* [PROBLEM]:
Reproduce verbatim the rows below, starting at the line that contains "and end? Answer as H:MM AM/PM." and ending at the last line of the rows.

═══ RECORD EXTRACTS ═══

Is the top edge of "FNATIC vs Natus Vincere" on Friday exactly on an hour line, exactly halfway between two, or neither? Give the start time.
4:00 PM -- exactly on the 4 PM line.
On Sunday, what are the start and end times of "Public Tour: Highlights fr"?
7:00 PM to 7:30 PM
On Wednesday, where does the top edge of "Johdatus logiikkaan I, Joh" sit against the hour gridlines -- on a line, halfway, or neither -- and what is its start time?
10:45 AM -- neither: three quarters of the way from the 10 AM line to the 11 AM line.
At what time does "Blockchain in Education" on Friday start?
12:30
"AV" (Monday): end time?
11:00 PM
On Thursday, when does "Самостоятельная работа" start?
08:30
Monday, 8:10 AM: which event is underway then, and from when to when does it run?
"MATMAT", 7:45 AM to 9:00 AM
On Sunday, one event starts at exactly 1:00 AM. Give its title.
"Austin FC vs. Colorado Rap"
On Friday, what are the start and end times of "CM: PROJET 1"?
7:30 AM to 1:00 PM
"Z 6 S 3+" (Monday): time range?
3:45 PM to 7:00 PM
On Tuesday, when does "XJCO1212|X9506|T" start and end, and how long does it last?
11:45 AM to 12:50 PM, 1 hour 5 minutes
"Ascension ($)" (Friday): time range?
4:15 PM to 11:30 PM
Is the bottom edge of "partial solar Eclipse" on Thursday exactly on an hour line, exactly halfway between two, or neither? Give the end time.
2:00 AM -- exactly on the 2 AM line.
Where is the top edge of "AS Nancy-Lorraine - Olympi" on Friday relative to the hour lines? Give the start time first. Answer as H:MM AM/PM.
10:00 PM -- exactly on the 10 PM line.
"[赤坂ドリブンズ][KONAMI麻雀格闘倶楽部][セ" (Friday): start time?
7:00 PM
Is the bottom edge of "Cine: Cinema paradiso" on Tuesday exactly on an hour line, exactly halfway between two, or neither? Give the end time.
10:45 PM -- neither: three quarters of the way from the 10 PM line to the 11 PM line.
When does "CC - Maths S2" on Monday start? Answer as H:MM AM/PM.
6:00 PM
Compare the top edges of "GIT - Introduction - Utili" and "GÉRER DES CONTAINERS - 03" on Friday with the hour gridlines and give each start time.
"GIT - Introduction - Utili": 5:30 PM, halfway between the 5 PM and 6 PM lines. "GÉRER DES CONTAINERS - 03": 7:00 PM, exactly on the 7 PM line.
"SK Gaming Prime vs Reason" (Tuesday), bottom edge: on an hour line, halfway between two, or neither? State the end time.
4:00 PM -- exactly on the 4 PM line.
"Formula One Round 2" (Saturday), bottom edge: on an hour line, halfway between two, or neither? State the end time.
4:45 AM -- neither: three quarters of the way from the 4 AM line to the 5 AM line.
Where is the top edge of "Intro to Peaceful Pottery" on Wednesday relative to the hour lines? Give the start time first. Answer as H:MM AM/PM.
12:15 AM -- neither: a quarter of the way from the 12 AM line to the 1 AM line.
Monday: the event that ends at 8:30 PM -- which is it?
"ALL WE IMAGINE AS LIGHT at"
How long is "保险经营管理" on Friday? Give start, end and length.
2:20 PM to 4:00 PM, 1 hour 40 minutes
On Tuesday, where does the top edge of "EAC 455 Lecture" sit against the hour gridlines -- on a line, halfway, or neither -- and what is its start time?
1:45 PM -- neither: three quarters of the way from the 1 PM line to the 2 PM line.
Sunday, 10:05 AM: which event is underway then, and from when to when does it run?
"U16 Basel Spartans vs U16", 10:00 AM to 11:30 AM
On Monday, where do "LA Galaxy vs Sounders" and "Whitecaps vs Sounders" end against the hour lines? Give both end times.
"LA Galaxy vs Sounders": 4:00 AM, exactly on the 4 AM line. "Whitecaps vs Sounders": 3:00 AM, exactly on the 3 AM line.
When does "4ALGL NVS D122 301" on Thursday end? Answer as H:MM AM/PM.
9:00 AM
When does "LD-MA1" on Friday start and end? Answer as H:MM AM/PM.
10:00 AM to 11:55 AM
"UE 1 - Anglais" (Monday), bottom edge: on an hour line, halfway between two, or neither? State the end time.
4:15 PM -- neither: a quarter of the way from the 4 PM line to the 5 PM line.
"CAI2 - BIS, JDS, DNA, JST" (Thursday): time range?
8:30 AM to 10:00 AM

═══

* [CORRECT RESULT]:
When does "LD-MA1" on Friday start and end? Answer as H:MM AM/PM.
10:00 AM to 11:55 AM
"UE 1 - Anglais" (Monday), bottom edge: on an hour line, halfway between two, or neither? State the end time.
4:15 PM -- neither: a quarter of the way from the 4 PM line to the 5 PM line.
"CAI2 - BIS, JDS, DNA, JST" (Thursday): time range?
8:30 AM to 10:00 AM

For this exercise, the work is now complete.